I whipped up a Twi’lek dancer, started her off on Tatooine (I wanted to hear that sweet jizz music while I danced), and set to work paying off my bounty hunter’s equivalent to student loans. Unfortunately, as a newbie to the dancing gig, I quickly realized that I wasn’t attracting any customers. Being so low level, my dancing wasn’t able to heal battle fatigue or pass on bonus effects as effectively as the more seasoned entertainers, and I could only entertain one person at a time. Not to be dissuaded, I simply moved my act to the privacy of the Cantina’s kitchen area and started practicing until I was ready for the big time. At first, I was willing to grind this out manually, but after a while, I came to understand that doing so would have taken hours more than I had as a busy student. So I set up some macros, and for the first time ever, I left my computer on overnight to power-level a character. It wasn’t blowing up bad guys that gave me my first experience as a “power-gamer,” but dancing in a club.


swgdancing


The result of my “training” was a respected addition to the Mos Eisley Cantina scene.

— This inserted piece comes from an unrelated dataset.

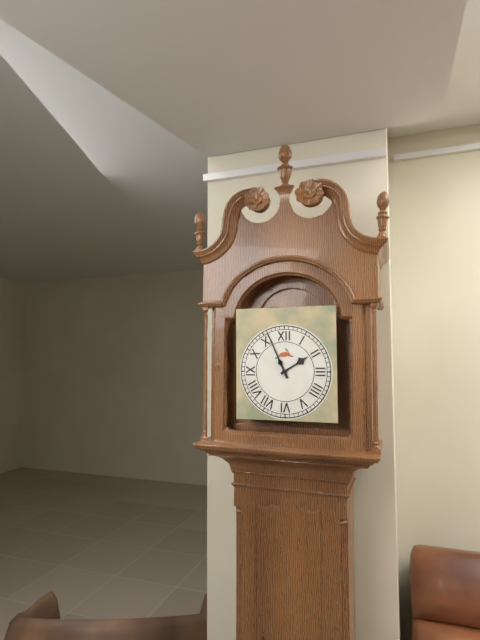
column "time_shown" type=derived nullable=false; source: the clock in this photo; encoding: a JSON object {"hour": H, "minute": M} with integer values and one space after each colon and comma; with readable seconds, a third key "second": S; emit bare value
{"hour": 1, "minute": 56}
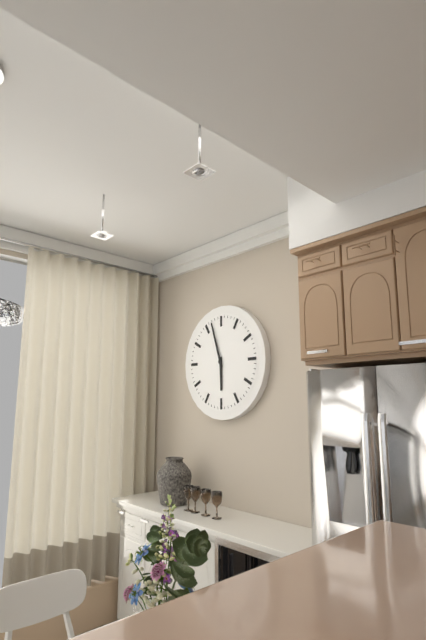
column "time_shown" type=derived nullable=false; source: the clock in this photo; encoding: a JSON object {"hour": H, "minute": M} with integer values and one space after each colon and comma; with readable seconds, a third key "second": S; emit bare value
{"hour": 5, "minute": 57}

Because practically everyone in the Galaxies community required the service entertainers provided, we found ourselves rather appreciated by the other players. Tips weren’t mandatory, but few people rarely stole free entertainment. I quickly attracted a clientele and the creds started flowing in at a fairly steady rate. I even had a few regulars. Once, a guy actually asked me out on a date. When I told him my age, he politely apologized and left me to my business.


And that’s what it was: a successful business. Outside was a universe full of Rancors and AT-ST Walkers, but rather than adventuring, I decided to engage in local business. This may sound like the most boring way to experience Star Wars, but it actually made me feel something few other MMOs have: it made the world feel alive.


Raph Koster, the former creative director for Star Wars Galaxies, summed this up well when talking about the game’s early days for an article over on Gamasutra:


“But the game was shaping up…Players had formed governments…Entertainers were going on tour…People were building supply chain empires and businesses with hundreds of employees.”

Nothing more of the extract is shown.